### Written task
Can you repeat every line of text in the rows below, word for word, leaving the pictures out of your answer?

### Transcribed page text
--*--

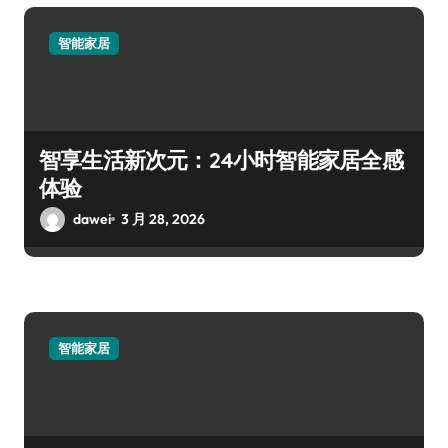
智能家居
智享生活新次元：24小时智能家居全感
体验
dawei
3 月 28, 2026
智能家居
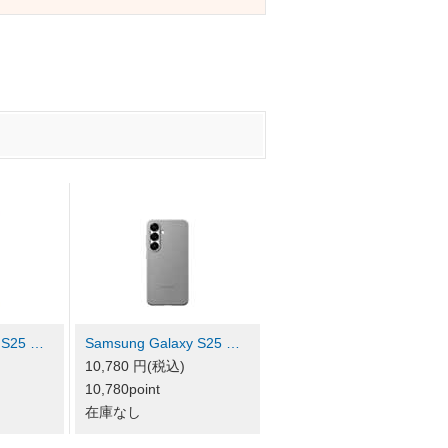
 S25 …
Samsung Galaxy S25 …
10,780 円(税込)
10,780point
在庫なし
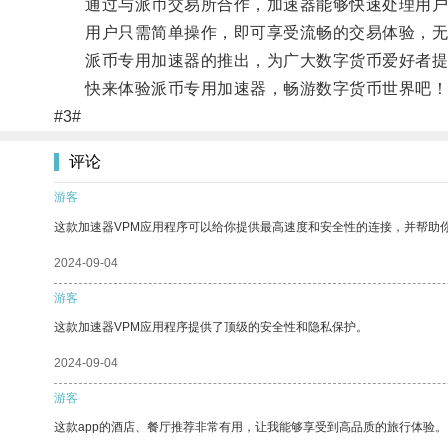
通过与派币交易所合作，加速器能够快速处理用户
用户只需简单操作，即可享受流畅的交易体验，无
派币专用加速器的推出，为广大数字货币爱好者提供
快来体验派币专用加速器，畅游数字货币世界吧！
#3#
评论
游客
这款加速器VPM应用程序可以给你提供最高速度和安全性的连接，并帮助
2024-09-04
游客
这款加速器VPM应用程序提供了顶级的安全性和隐私保护。
2024-09-04
游客
这款app的酒店、餐厅推荐非常有用，让我能够享受到高品质的旅行体验。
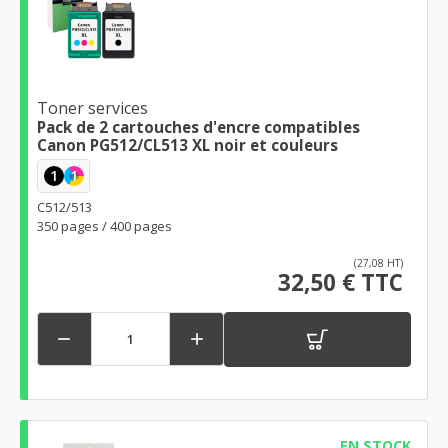
Toner services
Pack de 2 cartouches d'encre compatibles
Canon PG512/CL513 XL noir et couleurs
1
1
C512/513
350 pages / 400 pages
(27,08 HT)
32,50 € TTC


EN STOCK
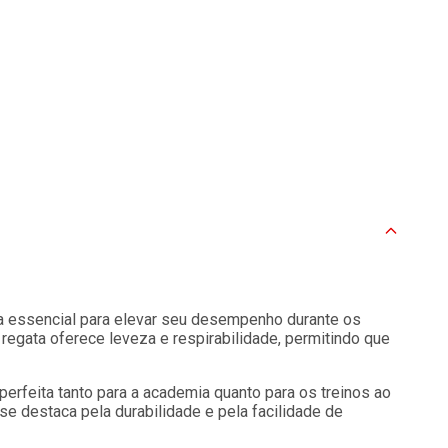
a essencial para elevar seu desempenho durante os
 regata oferece leveza e respirabilidade, permitindo que
perfeita tanto para a academia quanto para os treinos ao
se destaca pela durabilidade e pela facilidade de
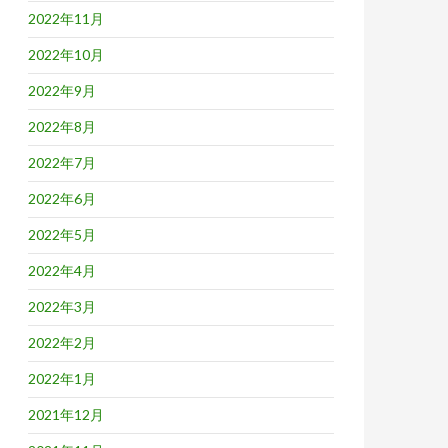
2022年11月
2022年10月
2022年9月
2022年8月
2022年7月
2022年6月
2022年5月
2022年4月
2022年3月
2022年2月
2022年1月
2021年12月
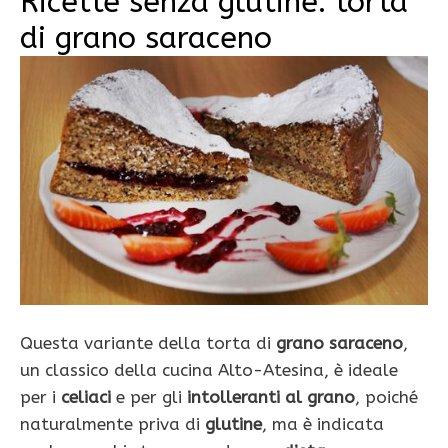
Ricette senza glutine: torta
di grano saraceno
Questa variante della torta di
grano saraceno
,
un classico della cucina Alto-Atesina, è ideale
per i
celiaci
e per gli
intolleranti al grano
, poiché
naturalmente priva di
glutine
, ma è indicata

--*--

### Answer to this exercise
智能家居
智享生活新次元：24小时智能家居全感
体验
dawei
3 月 28, 2026
智能家居
 S25 …
Samsung Galaxy S25 …
10,780 円(税込)
10,780point
在庫なし
通过与派币交易所合作，加速器能够快速处理用户
用户只需简单操作，即可享受流畅的交易体验，无
派币专用加速器的推出，为广大数字货币爱好者提供
快来体验派币专用加速器，畅游数字货币世界吧！
#3#
评论
游客
这款加速器VPM应用程序可以给你提供最高速度和安全性的连接，并帮助
2024-09-04
游客
这款加速器VPM应用程序提供了顶级的安全性和隐私保护。
2024-09-04
游客
这款app的酒店、餐厅推荐非常有用，让我能够享受到高品质的旅行体验。
Toner services
Pack de 2 cartouches d'encre compatibles
Canon PG512/CL513 XL noir et couleurs
1
1
C512/513
350 pages / 400 pages
(27,08 HT)
32,50 € TTC


EN STOCK
a essencial para elevar seu desempenho durante os
 regata oferece leveza e respirabilidade, permitindo que
perfeita tanto para a academia quanto para os treinos ao
se destaca pela durabilidade e pela facilidade de
2022年11月
2022年10月
2022年9月
2022年8月
2022年7月
2022年6月
2022年5月
2022年4月
2022年3月
2022年2月
2022年1月
2021年12月
Ricette senza glutine: torta
di grano saraceno
Questa variante della torta di
grano saraceno
,
un classico della cucina Alto-Atesina, è ideale
per i
celiaci
e per gli
intolleranti al grano
, poiché
naturalmente priva di
glutine
, ma è indicata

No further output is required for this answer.